INSTRUCTIONS FOR THE TASK
Images in the data are to be skipped, while every line is restated exactly as written.

RECORDS PROVIDED
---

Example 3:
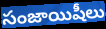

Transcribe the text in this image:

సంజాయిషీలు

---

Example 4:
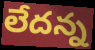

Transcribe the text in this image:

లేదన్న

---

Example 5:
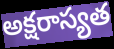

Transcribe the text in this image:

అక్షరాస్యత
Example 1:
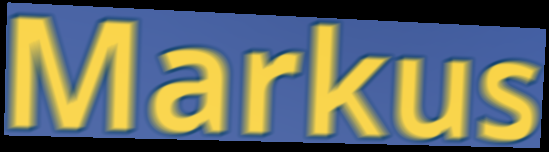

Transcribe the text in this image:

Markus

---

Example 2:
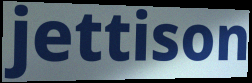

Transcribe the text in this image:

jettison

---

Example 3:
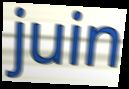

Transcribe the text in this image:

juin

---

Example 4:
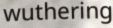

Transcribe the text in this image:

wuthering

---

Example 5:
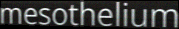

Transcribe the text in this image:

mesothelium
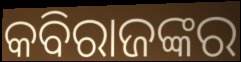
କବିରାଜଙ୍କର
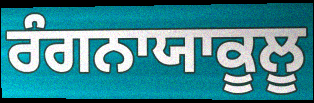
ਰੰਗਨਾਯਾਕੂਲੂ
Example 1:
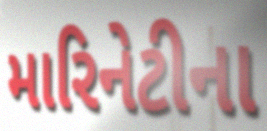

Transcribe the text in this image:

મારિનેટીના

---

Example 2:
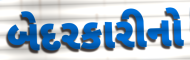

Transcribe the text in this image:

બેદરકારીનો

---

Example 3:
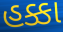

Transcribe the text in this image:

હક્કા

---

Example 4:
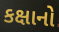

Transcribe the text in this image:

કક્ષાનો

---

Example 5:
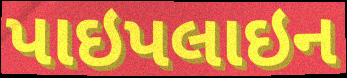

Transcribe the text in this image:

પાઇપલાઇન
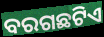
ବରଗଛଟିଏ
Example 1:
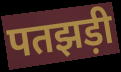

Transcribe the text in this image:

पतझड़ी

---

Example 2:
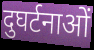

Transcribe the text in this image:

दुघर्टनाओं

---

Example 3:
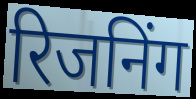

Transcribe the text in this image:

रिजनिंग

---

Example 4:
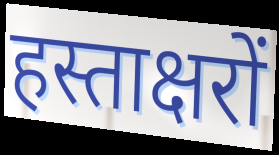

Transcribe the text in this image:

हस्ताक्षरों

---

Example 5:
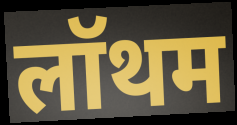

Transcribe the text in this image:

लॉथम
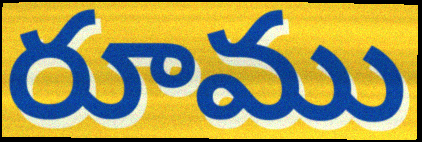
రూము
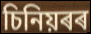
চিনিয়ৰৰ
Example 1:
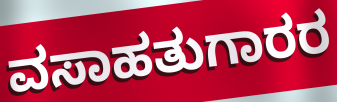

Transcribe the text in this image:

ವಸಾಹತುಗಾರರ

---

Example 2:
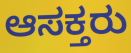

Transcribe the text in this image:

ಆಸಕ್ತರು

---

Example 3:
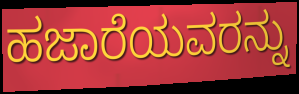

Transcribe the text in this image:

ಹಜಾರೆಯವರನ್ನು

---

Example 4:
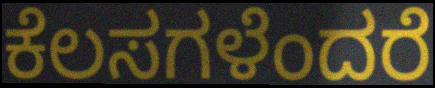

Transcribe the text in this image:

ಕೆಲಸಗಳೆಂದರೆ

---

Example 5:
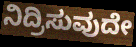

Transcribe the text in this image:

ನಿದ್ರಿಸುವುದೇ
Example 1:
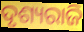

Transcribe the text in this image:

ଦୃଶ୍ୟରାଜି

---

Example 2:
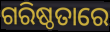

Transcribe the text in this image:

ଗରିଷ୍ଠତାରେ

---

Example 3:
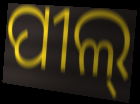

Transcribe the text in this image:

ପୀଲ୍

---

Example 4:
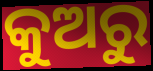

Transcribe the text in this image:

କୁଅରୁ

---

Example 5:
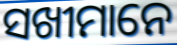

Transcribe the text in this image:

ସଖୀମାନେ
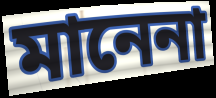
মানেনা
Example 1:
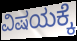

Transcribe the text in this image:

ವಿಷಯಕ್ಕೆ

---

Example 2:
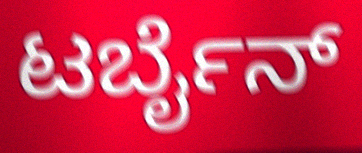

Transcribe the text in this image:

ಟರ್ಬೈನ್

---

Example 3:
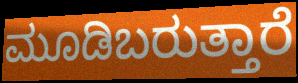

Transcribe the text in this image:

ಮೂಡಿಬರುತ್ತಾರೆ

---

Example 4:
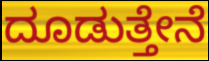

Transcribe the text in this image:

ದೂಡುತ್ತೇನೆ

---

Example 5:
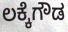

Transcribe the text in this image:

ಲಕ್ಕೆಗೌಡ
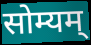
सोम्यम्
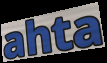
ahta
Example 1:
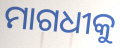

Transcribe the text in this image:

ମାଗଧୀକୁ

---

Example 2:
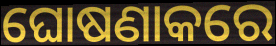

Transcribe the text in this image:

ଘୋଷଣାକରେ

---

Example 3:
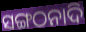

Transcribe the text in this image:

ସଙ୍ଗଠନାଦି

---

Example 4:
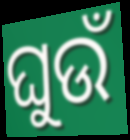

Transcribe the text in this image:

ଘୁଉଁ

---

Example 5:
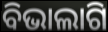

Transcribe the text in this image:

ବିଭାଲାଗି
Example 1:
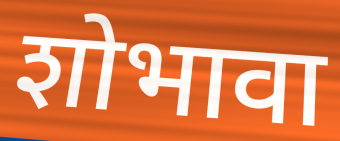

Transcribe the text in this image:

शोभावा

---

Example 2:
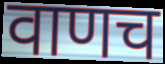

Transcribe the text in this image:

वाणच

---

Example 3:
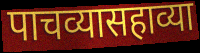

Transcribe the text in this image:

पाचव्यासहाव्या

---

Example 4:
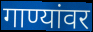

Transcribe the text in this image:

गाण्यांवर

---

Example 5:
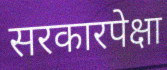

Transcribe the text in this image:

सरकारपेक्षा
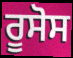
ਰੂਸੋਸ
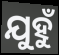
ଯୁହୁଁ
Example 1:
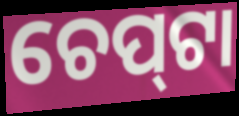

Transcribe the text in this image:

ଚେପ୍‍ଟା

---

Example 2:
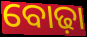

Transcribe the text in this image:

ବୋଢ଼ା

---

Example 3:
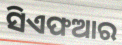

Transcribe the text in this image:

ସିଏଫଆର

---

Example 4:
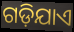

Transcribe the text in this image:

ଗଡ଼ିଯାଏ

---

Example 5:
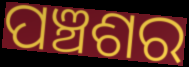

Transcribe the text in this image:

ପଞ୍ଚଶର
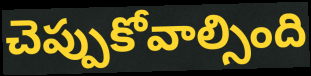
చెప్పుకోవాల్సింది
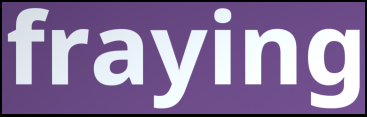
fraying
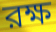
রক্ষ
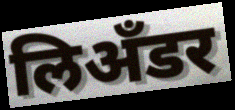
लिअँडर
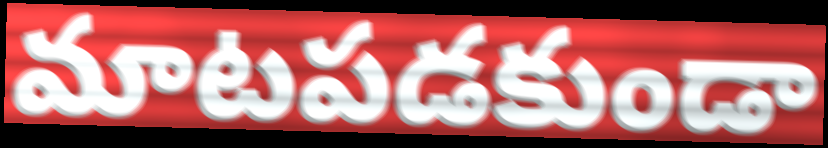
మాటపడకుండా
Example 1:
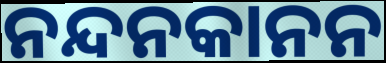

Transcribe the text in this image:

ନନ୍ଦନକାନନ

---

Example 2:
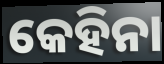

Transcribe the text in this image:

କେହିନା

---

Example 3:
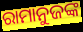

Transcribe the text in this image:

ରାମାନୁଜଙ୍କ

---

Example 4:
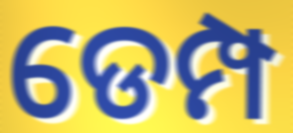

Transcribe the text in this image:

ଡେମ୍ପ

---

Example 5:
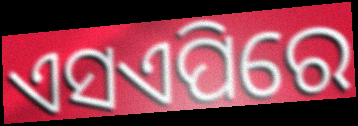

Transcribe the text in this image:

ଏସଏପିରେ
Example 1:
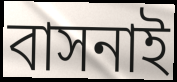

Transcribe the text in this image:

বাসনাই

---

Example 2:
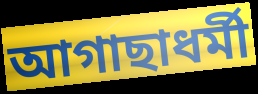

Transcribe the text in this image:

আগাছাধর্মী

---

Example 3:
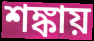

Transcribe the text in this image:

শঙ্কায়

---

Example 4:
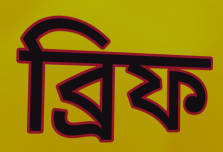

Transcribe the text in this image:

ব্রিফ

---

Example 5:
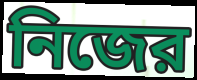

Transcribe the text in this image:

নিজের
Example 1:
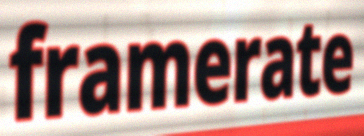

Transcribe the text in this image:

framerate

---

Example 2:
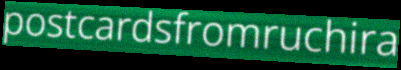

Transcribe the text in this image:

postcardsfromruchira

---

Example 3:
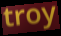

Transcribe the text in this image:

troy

SOLUTION
---

Example 3:

Transcribe the text in this image:

సంజాయిషీలు

---

Example 4:

Transcribe the text in this image:

లేదన్న

---

Example 5:

Transcribe the text in this image:

అక్షరాస్యత
Example 1:

Transcribe the text in this image:

Markus

---

Example 2:

Transcribe the text in this image:

jettison

---

Example 3:

Transcribe the text in this image:

juin

---

Example 4:

Transcribe the text in this image:

wuthering

---

Example 5:

Transcribe the text in this image:

mesothelium
କବିରାଜଙ୍କର
ਰੰਗਨਾਯਾਕੂਲੂ
Example 1:

Transcribe the text in this image:

મારિનેટીના

---

Example 2:

Transcribe the text in this image:

બેદરકારીનો

---

Example 3:

Transcribe the text in this image:

હક્કા

---

Example 4:

Transcribe the text in this image:

કક્ષાનો

---

Example 5:

Transcribe the text in this image:

પાઇપલાઇન
ବରଗଛଟିଏ
Example 1:

Transcribe the text in this image:

पतझड़ी

---

Example 2:

Transcribe the text in this image:

दुघर्टनाओं

---

Example 3:

Transcribe the text in this image:

रिजनिंग

---

Example 4:

Transcribe the text in this image:

हस्ताक्षरों

---

Example 5:

Transcribe the text in this image:

लॉथम
రూము
চিনিয়ৰৰ
Example 1:

Transcribe the text in this image:

ವಸಾಹತುಗಾರರ

---

Example 2:

Transcribe the text in this image:

ಆಸಕ್ತರು

---

Example 3:

Transcribe the text in this image:

ಹಜಾರೆಯವರನ್ನು

---

Example 4:

Transcribe the text in this image:

ಕೆಲಸಗಳೆಂದರೆ

---

Example 5:

Transcribe the text in this image:

ನಿದ್ರಿಸುವುದೇ
Example 1:

Transcribe the text in this image:

ଦୃଶ୍ୟରାଜି

---

Example 2:

Transcribe the text in this image:

ଗରିଷ୍ଠତାରେ

---

Example 3:

Transcribe the text in this image:

ପୀଲ୍

---

Example 4:

Transcribe the text in this image:

କୁଅରୁ

---

Example 5:

Transcribe the text in this image:

ସଖୀମାନେ
মানেনা
Example 1:

Transcribe the text in this image:

ವಿಷಯಕ್ಕೆ

---

Example 2:

Transcribe the text in this image:

ಟರ್ಬೈನ್

---

Example 3:

Transcribe the text in this image:

ಮೂಡಿಬರುತ್ತಾರೆ

---

Example 4:

Transcribe the text in this image:

ದೂಡುತ್ತೇನೆ

---

Example 5:

Transcribe the text in this image:

ಲಕ್ಕೆಗೌಡ
सोम्यम्
ahta
Example 1:

Transcribe the text in this image:

ମାଗଧୀକୁ

---

Example 2:

Transcribe the text in this image:

ଘୋଷଣାକରେ

---

Example 3:

Transcribe the text in this image:

ସଙ୍ଗଠନାଦି

---

Example 4:

Transcribe the text in this image:

ଘୁଉଁ

---

Example 5:

Transcribe the text in this image:

ବିଭାଲାଗି
Example 1:

Transcribe the text in this image:

शोभावा

---

Example 2:

Transcribe the text in this image:

वाणच

---

Example 3:

Transcribe the text in this image:

पाचव्यासहाव्या

---

Example 4:

Transcribe the text in this image:

गाण्यांवर

---

Example 5:

Transcribe the text in this image:

सरकारपेक्षा
ਰੂਸੋਸ
ଯୁହୁଁ
Example 1:

Transcribe the text in this image:

ଚେପ୍‍ଟା

---

Example 2:

Transcribe the text in this image:

ବୋଢ଼ା

---

Example 3:

Transcribe the text in this image:

ସିଏଫଆର

---

Example 4:

Transcribe the text in this image:

ଗଡ଼ିଯାଏ

---

Example 5:

Transcribe the text in this image:

ପଞ୍ଚଶର
చెప్పుకోవాల్సింది
fraying
রক্ষ
लिअँडर
మాటపడకుండా
Example 1:

Transcribe the text in this image:

ନନ୍ଦନକାନନ

---

Example 2:

Transcribe the text in this image:

କେହିନା

---

Example 3:

Transcribe the text in this image:

ରାମାନୁଜଙ୍କ

---

Example 4:

Transcribe the text in this image:

ଡେମ୍ପ

---

Example 5:

Transcribe the text in this image:

ଏସଏପିରେ
Example 1:

Transcribe the text in this image:

বাসনাই

---

Example 2:

Transcribe the text in this image:

আগাছাধর্মী

---

Example 3:

Transcribe the text in this image:

শঙ্কায়

---

Example 4:

Transcribe the text in this image:

ব্রিফ

---

Example 5:

Transcribe the text in this image:

নিজের
Example 1:

Transcribe the text in this image:

framerate

---

Example 2:

Transcribe the text in this image:

postcardsfromruchira

---

Example 3:

Transcribe the text in this image:

troy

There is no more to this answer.